Coprendo un arco temporale di dieci anni, l’ammontare approssimativo del pacchetto di stimolo è stato stimato inizialmente a 787 miliardi, anche se poi rivalutato a 862 miliardi di dollari. Oltre 200 Mld sono stati spesi nel 2009, 404 Mld nel 2010 e la restante parte negli anni successivi, pesando sul PIL per il 5,5%.
L’ARRA viene definito come il più grande piano di stimolo attuato nella moderna storia economica americana poiché, in precedenza, l’ammontare medio delle misure di stimolo non era mai stato superiore al 2,5% del PIL.
Le stime
Il Congressional Budget Office (CBO) ha stimato una serie di effetti dell’ARRA sul PIL americano. Tenendo conto degli effetti di breve e di lungo termine, il CBO ha stimato che l’ARRA ha causato un aumento del PIL rispetto alle previsioni di riferimento nel periodo 2009 – 2014. A partire dal 2015, ci si aspettava un PIL invariato o, nel peggiore dei casi, tendente al ribasso.
A livello mondiale, gli Stati Uniti sono stati i primi a riprendersi dopo il crollo del 2008. A distanza di quattro anni, la produzione economica per persona era ritornato ai livelli pre-crisi. A sette anni dall’introduzione dell’ARRA, l’economia americana aveva fatto esperienza dei migliori due anni di crescita di occupazione lavorativa dal 1990 sostenuta dal più veloce calo del tasso di disoccupazione degli ultimi tre decenni. Si stima che furono creati, fino al 2016, oltre 14 milioni di posti di lavoro, con un conseguente aumento del livello medio di reddito ad personam.
Il dibattito attuale
Dalla recente crisi finanziaria è rinato l’interesse per gli effetti macroeconomici della politica fiscale. Prima del 2008 infatti, la variazione della spesa pubblica e delle imposte al fine di stimolare l’economia era messo in secondo piano in favore della politica monetaria. Una possibile spiegazione di questo disinteresse è da ricercarsi nella scarsa fiducia posta in essa per i lunghi tempi di implementazione.

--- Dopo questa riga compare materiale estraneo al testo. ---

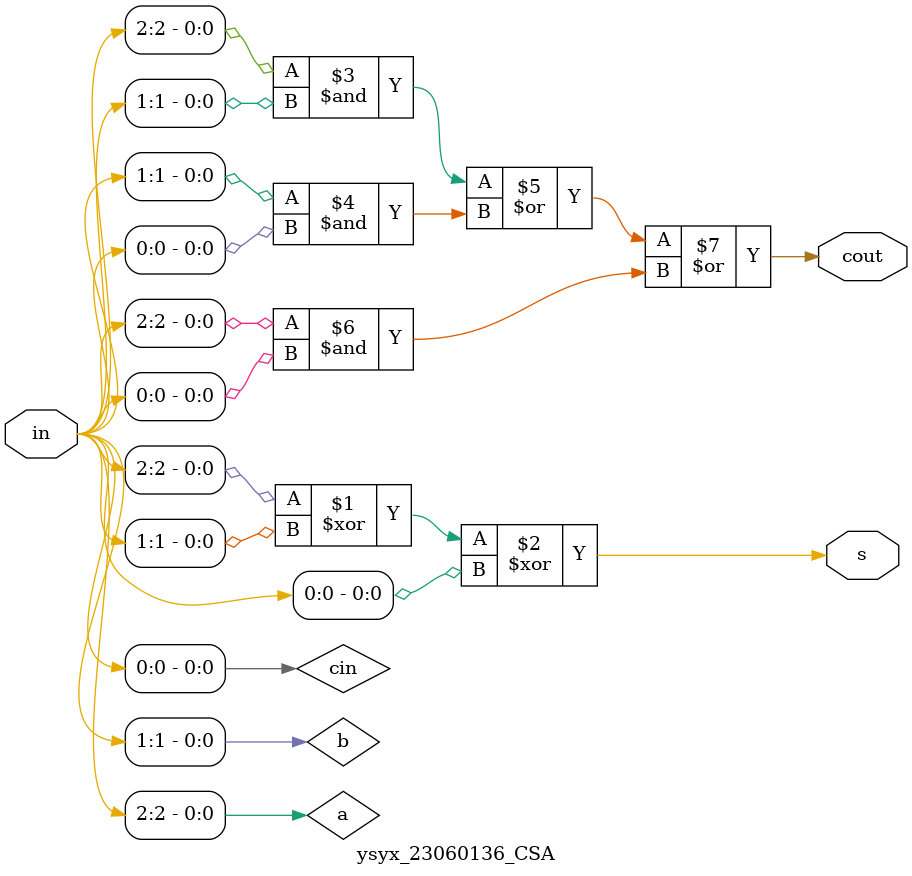
<source format=sv>
/*
 * @Author: Juqi Li @ NJU 
 * @Date: 2024-05-02 10:57:31 
 * @Last Modified by: Juqi Li @ NJU
 * @Last Modified time: 2024-05-02 16:04:41
 */

 
 `include "ysyx_23060136_DEFINES.sv"

// Three bits full adder
// ===========================================================================
module ysyx_23060136_CSA(
    input     [   2:0]       in             ,
    output                   cout           ,
    output                   s               
);

    wire          a,b,cin                   ;
    
    assign        a     =       in[2]       ;
    assign        b     =       in[1]       ;
    assign        cin   =       in[0]       ;
    assign        s     =       a ^ b ^ cin ;
    assign        cout  =       a & b       | 
                                b & cin     | 
                                a & cin     ;

endmodule



</source>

Tuttavia, la politica monetaria durante la spirale della Grande Recessione si è dimostrata sempre più inefficace a causa dei livelli prossimi allo zero dei tassi di interesse. Stati Uniti, Regno Unito e Cina in particolare, durante la crisi, hanno attuato molteplici interventi di politica fiscale. Nonostante sia ritornata in auge, i risultati sono ancora spesso incerti e controversi.